- Task details
The entries are to be returned exactly, with images left out.

==========

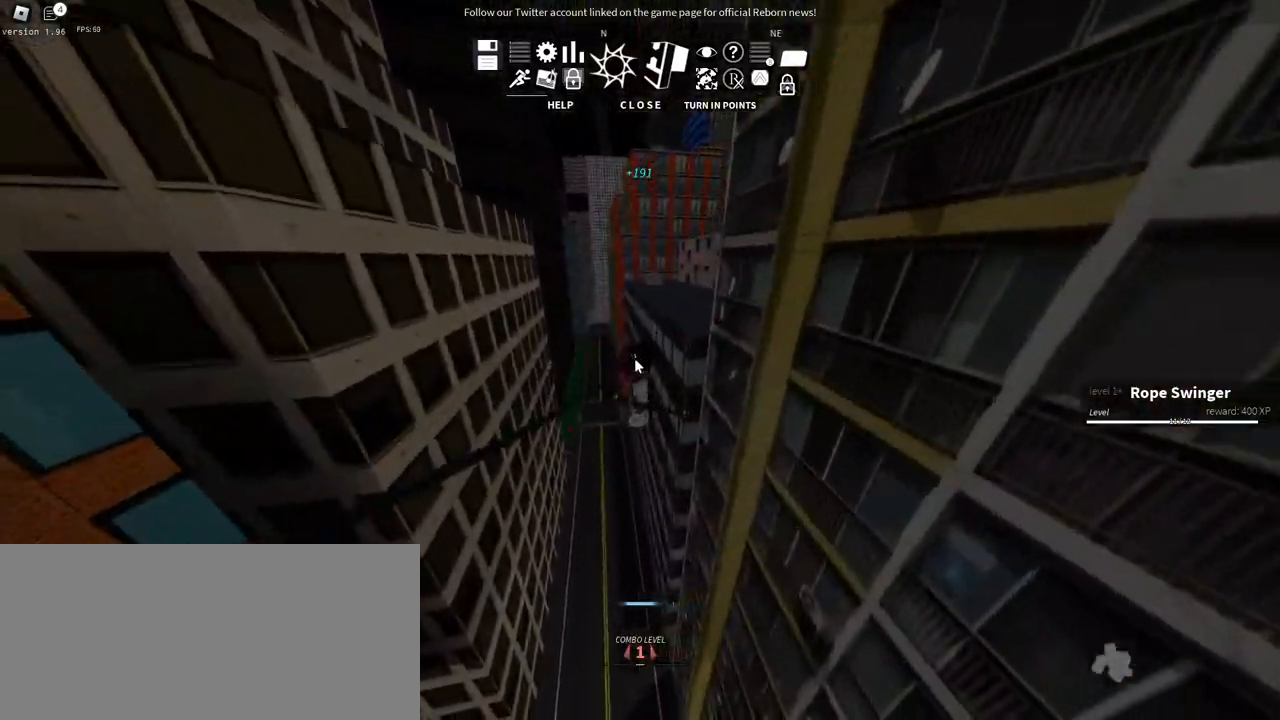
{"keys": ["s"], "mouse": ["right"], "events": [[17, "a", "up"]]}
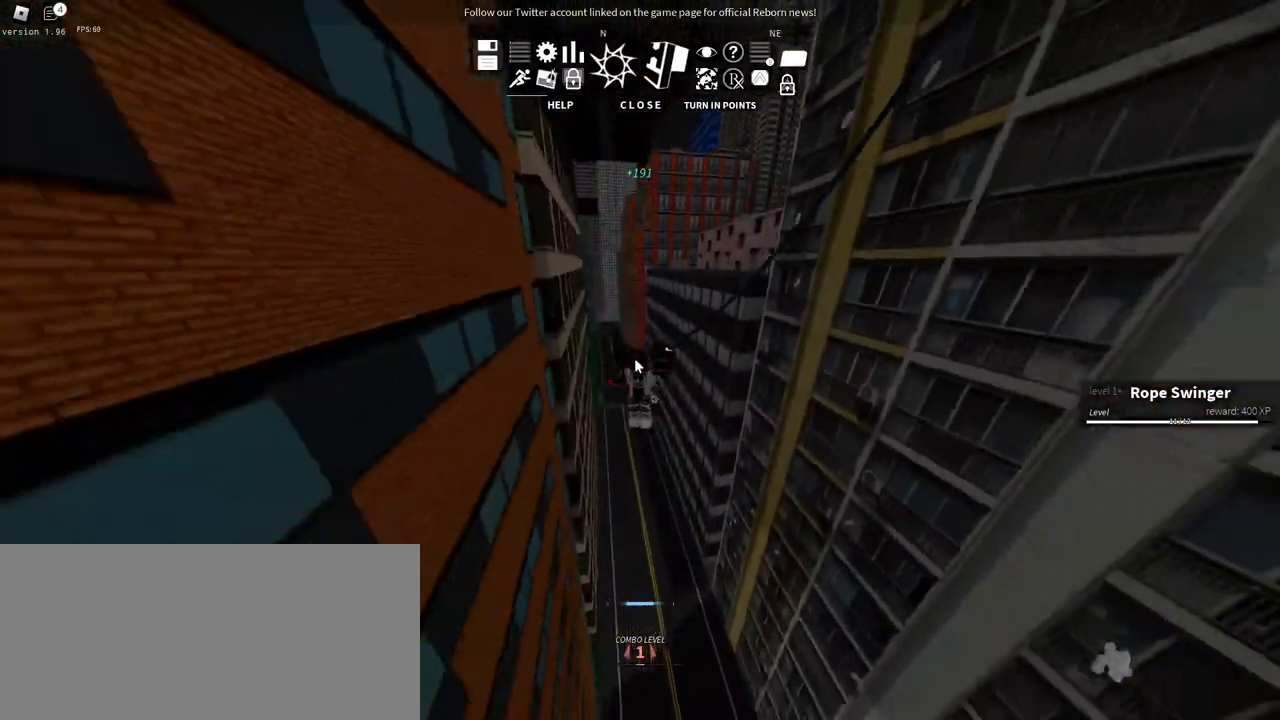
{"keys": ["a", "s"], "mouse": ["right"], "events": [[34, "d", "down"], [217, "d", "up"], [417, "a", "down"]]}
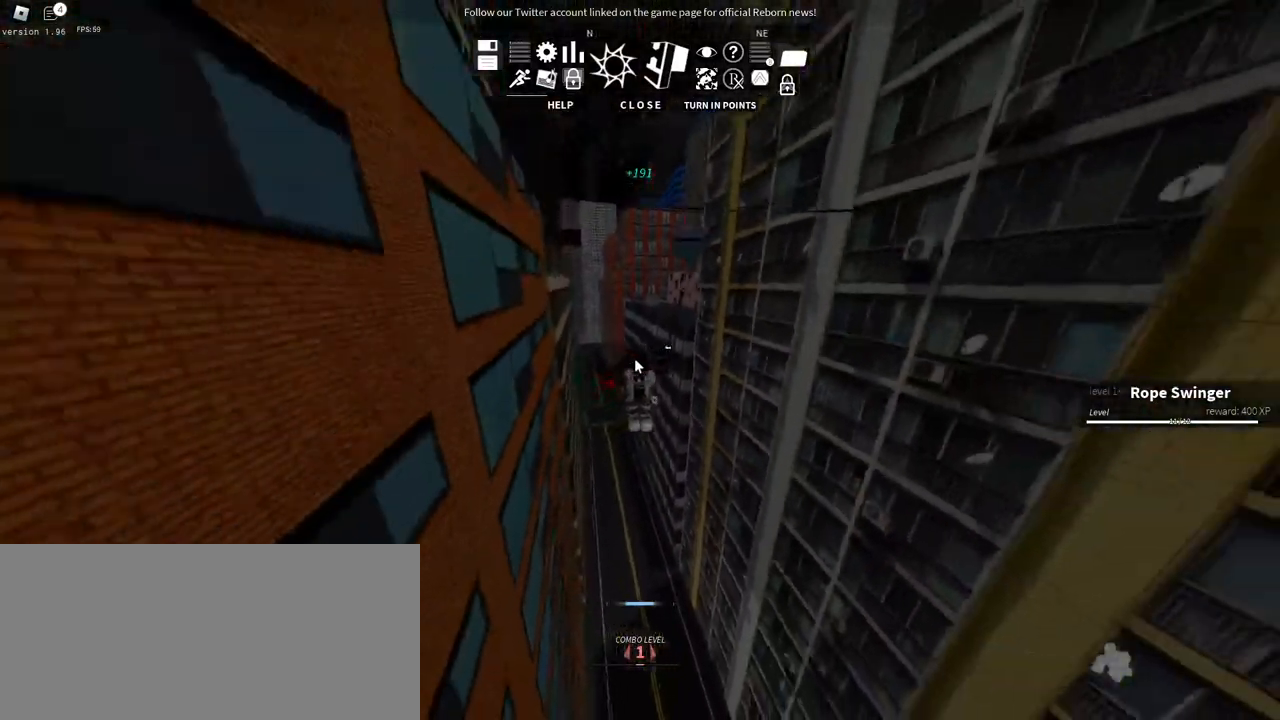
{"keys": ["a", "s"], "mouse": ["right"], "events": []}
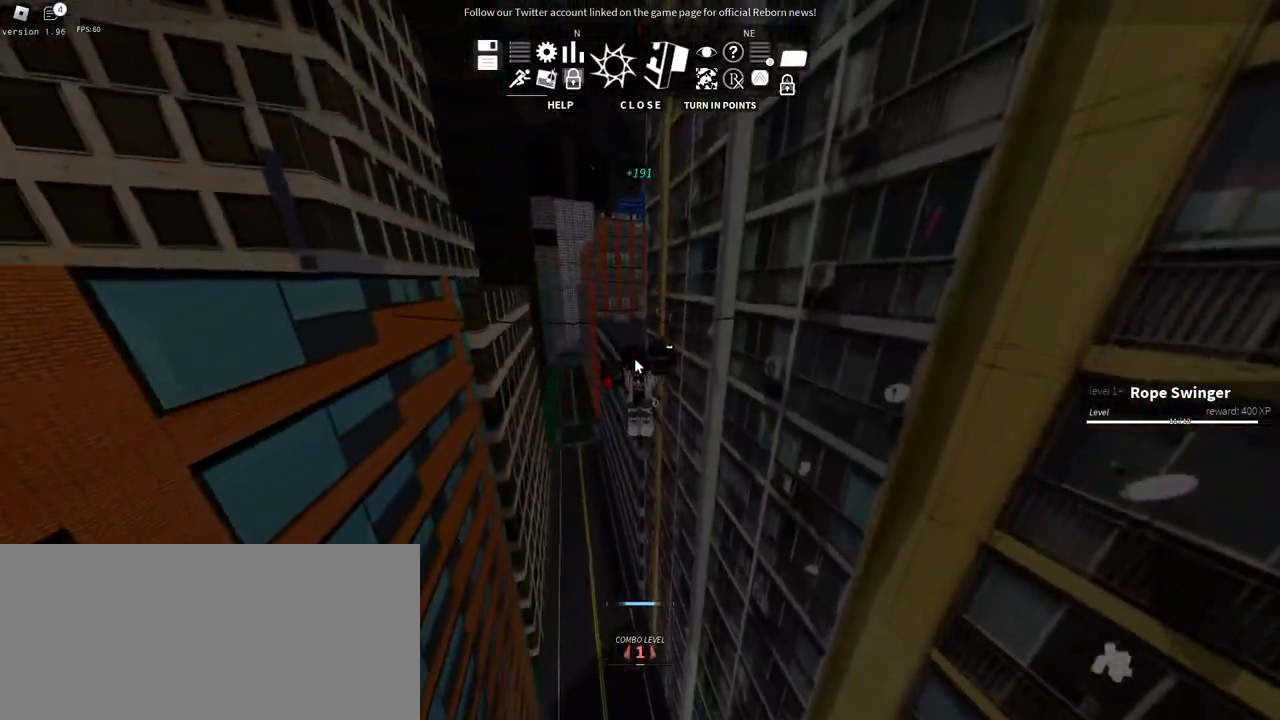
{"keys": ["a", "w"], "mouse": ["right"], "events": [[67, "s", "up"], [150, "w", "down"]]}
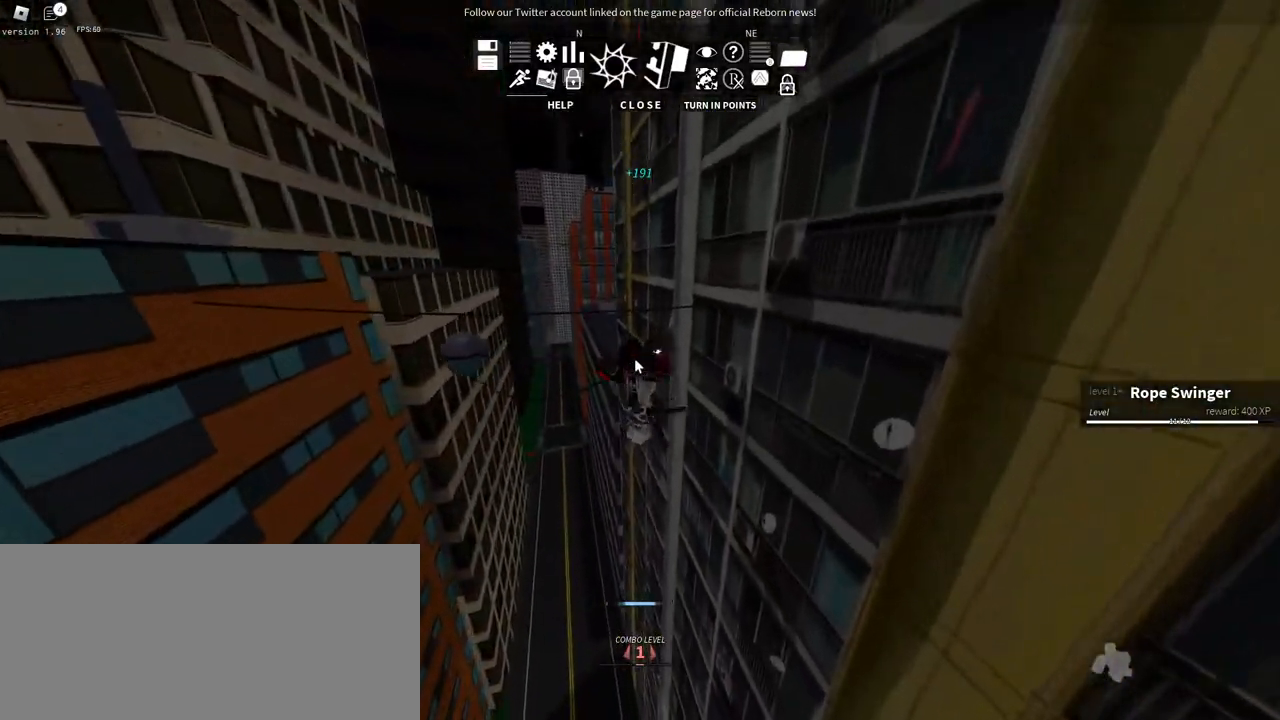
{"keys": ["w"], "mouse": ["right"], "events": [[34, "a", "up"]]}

==========

- Answer box
{"keys": ["s"], "mouse": ["right"], "events": [[17, "a", "up"]]}
{"keys": ["a", "s"], "mouse": ["right"], "events": [[34, "d", "down"], [217, "d", "up"], [417, "a", "down"]]}
{"keys": ["a", "s"], "mouse": ["right"], "events": []}
{"keys": ["a", "w"], "mouse": ["right"], "events": [[67, "s", "up"], [150, "w", "down"]]}
{"keys": ["w"], "mouse": ["right"], "events": [[34, "a", "up"]]}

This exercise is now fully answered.